Posted by: Lisa Gilliam at April 1, 2006 03:24 AM

I think that's another example of what Grim was talking about, Lisa: families taking care of each other. As I said, there is nothing on this earth I wouldn't do for one of my boys if they needed me.

I've often asked myself, for instance, what would happen if my oldest son (a cop) were shot and had to go on disability. I wouldn't hesitate for a moment to help. And if they needed to come live with us then I would be glad I could be there. Extended family used to provide the 'safety net' that government seems to provide today, but I kind of see that as something you do for those you love as a matter of course.

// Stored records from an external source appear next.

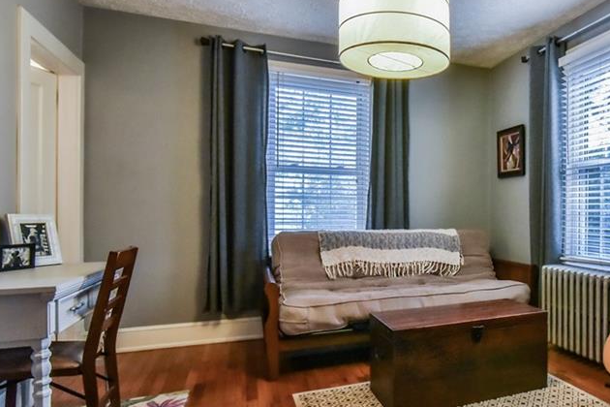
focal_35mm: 26
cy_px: 211
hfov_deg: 64.8
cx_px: 465
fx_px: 441
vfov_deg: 49.5
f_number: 11
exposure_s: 1/125
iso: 4000
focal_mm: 16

The good thing is that you appreciate what your parents are doing for you and would rather be out on your own. A lot of these grown-up kids just seem to take it for granted that someone is going to do for them. I will admit I have a bug in my ear about this because of a couple of examples we've run into in 'real life' recently that just stunned me. My frustration over that was part of what motivated me to write this post.

As bad as I feel for the parents, in a way I almost feel worse for the kids. There is something pitiful about seeing someone in their mid-twenties or even thirties continually making really dumb choices and running back to their parents to have them 'make it better'. What on earth are they going to do when Mommy and Daddy are no longer around? And why can't the parents see what they are doing to their kids?

Posted by: Cassandra at April 1, 2006 06:31 AM

I see a lot of posts suggesting complicated pyschological reasons when the phenomenon is simply and easily explained by rising housing costs.

However, I may point out that the notion that there's something wrong with unmarried adult children living with their parents is pretty unique to modern times. Until sometime in the last century, extended families were the norm.

Posted by: Half Sigma at April 1, 2006 11:58 AM

And are rising housing costs to blame for the fact that young men are no longer going to college like their female cohorts are, which would in turn bring their wages up, allowing them to afford housing?

Do landlords charge men more than women for rent?

Posted by: Cassandra at April 1, 2006 12:26 PM

And in answer to your question, I don't necessarily see anything wrong in extended family living together as long as everyone is pulling their weight.

It does, as HappyHill pointed out, pose some issues with independence. And it is hard for a young person to separate from his parents emotionally if he never moves out. It's possible, but difficult. At some point you need to cut the cord. I am still very close to my kids. I see them all the time.

But there is a recognition that they are adults now. I don't interfere in their business. I don't offer them unsolicited advice. I try not to intrude on their privacy and I try to respect their "space" or whatever the heck they call it these days. In other words, there are boundaries, and I try to observe them. Other than that, I love them without measure and I'd do anything for them.

Posted by: Cassandra at April 1, 2006 12:32 PM

"And are rising housing costs to blame for the fact that young men are no longer going to college like their female cohorts are"

At the low end of college, men see that they can make more money with blue collar jobs than with a degree from a bottom level college.

Top colleges have no shortage of male students.